Movie Review: ‘Roommate’ a poor knock-off of ‘Single White Female’Movie Review Saturday, February 12th, 2011
Directed by Christian E. Christiansen Written by Sonny Mallh Starring Leighton Meester, Minka Kelly and Cam Gigandet Rated PG-13 At most multiplexes
When I saw the first TV ads for The Roommate, I may have squealed, “Oh. My. God! It’s Single White Female with Leighton Meester!” In the back of my head, I knew that there were a number of factors that meant The Roommate wouldn’t be nearly as good, mostly having to do with Leighton Meester not being Jennifer Jason Leigh, Minka Kelly not being Bridget Fonda and whoever was directing the movie wasn’t going to be the great Barbet Schroeder. But who needs good when you can have camp, right?
Single White Female was a great thriller. Nerve-wracking, violent and disturbing, with Leigh’s intense, furious acting anchoring the film in a certain kind of psychological realism. But replacing Leigh with Leighton Meester, who is hilarious on Gossip Girl and delivers one-liners and insults better than anyone on Desperate Housewives, meant that the producers weren’t going for realism, or for quality. Nope, I thought, they had to be going for ridiculous.
Alas. The only thing ridiculous about The Roommate is how boring it is.
Technically, or maybe legally, The Roommate is not a remake of Single White Female; neither the latter’s screenwriter (Don Roos) nor the writer of the novel he adapted (John Lutz) are credited. But clearly Sonny Mallh, the credited writer of The Roommate, was more than a little inspired by the older film. The only major difference is that The Roommate is about college students and dorm life in Los Angeles and not young professionals living in a loft apartment in New York City.

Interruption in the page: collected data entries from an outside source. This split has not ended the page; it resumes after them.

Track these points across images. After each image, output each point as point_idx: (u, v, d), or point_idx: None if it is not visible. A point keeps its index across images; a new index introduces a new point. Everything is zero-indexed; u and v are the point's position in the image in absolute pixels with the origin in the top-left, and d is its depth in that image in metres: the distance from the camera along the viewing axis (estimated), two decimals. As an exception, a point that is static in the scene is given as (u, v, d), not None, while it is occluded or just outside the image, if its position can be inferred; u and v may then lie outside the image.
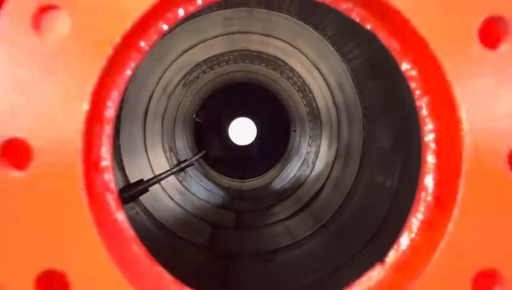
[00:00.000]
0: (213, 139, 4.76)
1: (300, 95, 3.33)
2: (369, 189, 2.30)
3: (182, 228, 2.75)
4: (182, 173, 3.71)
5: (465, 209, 0.62)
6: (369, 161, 2.35)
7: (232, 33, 2.75)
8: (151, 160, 3.12)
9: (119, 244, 0.63)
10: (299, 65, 2.87)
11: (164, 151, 3.49)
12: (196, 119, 4.50)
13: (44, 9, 0.58)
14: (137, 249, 0.65)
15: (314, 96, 3.06)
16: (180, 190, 3.35)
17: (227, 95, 4.24)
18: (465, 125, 0.62)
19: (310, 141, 3.44)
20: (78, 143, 0.58)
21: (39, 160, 0.59)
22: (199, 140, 4.51)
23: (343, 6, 0.68)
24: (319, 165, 3.14)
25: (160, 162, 3.33)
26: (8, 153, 0.58)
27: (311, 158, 3.35)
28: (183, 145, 4.06)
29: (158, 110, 3.27)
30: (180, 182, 3.51)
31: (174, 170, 3.43)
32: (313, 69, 2.77)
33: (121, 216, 0.65)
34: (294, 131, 4.11)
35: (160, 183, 2.91)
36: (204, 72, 3.54)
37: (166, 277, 0.65)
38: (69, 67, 0.59)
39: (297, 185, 3.33)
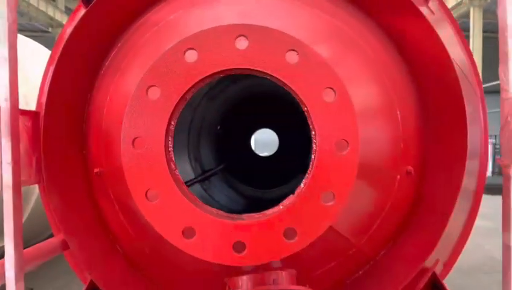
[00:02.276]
0: (236, 150, 4.90)
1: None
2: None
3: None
4: (207, 182, 3.85)
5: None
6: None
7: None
8: (178, 168, 3.28)
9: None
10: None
11: (189, 160, 3.65)
12: (220, 131, 4.64)
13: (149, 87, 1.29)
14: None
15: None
16: (204, 197, 3.49)
17: (250, 107, 4.38)
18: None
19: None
20: (162, 142, 1.25)
21: (144, 146, 1.27)
22: (223, 150, 4.66)
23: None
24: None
25: (186, 170, 3.50)
26: (135, 143, 1.26)
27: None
28: (207, 156, 4.21)
29: (184, 123, 3.45)
30: (205, 190, 3.65)
31: (199, 178, 3.58)
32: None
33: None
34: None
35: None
36: (227, 86, 3.69)
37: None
38: (156, 109, 1.23)
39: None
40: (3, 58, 1.35)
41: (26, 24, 18.01)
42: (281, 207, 1.18)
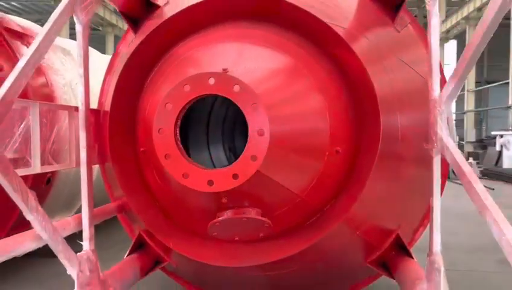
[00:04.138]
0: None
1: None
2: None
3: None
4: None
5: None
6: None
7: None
8: (213, 156, 3.86)
9: None
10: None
11: (224, 150, 4.18)
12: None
13: None
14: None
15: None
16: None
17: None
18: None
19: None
20: (172, 131, 2.00)
21: (164, 133, 2.00)
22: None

Fresh from Iowa and from breaking up with her high school boyfriend, Sara (Minka Kelly from Friday Night Lights in the Bridget Fonda role) is the first to move into her room. Shortly after, Rebecca (Meester) arrives, and within ten minutes, we know she is a little odd. She’s secretive, alludes to family problems, and she quickly becomes possessive and over-protective of Sara, making no secret of her dislike for anyone who wants to be friends with Sara. Rebecca brutally beats one girl who she thinks is a “bad influence.”
As Sara grows closer to her new boyfriend Stephen (Cam Gigandet, surprisingly and unfortunately not shirtless) and distances herself from an increasingly weird roommate, Rebecca starts taking more and more drastic measures to keep Sara close. In Single White Female, there’s a dead puppy, a gay neighbor, a colleague who sexually assaults Fonda and the death of Leigh’s sister at age nine.
In The Roommate, there’s a dead kitten, a lesbian friend, a teacher who sexually harasses Sara and the death of Sara’s sister at age nine. An Exacto knife replaces a screw driver. Rebecca wears Sara’s jaunty fedora as a disguise, just as Leigh cut her hair to look like Fonda. But that bowl haircut became iconic in the early 90s while the hat from The Roommate just feels like a prop.
Reading the above paragraph, it might sound like The Roommate is a smart update. But the problem is not the source material, it’s in the direction and the choices the director made in order to assure a PG-13 rating.
If your star is known from Gossip Girl, your viewers are going to be teenagers who don’t want to be accompanied by a parent or guardian. That means that the sex and violence that gave Single White Female its tension and shock can’t be shown in The Roommate. This is a problem when the plot of the film hinges on sex and violence.
You don’t have to be Alfred Hitchcock to thrill without blood and nudity. Disturbia, D.J. Caruso’s 2007 teen re-envisioning of Hitchcock’s Rear Window, was updated, suspenseful, thrilling and fun. But The Roommate’s director, Christian Christiansen, created no tension with either his camera work or with his actors, who, while not about to win any Oscars (or even Teen Choice Awards), have all been much better in other things.
Christiansen managed to get my heart racing only once, and it was with a shower scene. And I think I was just nostalgic for Psycho.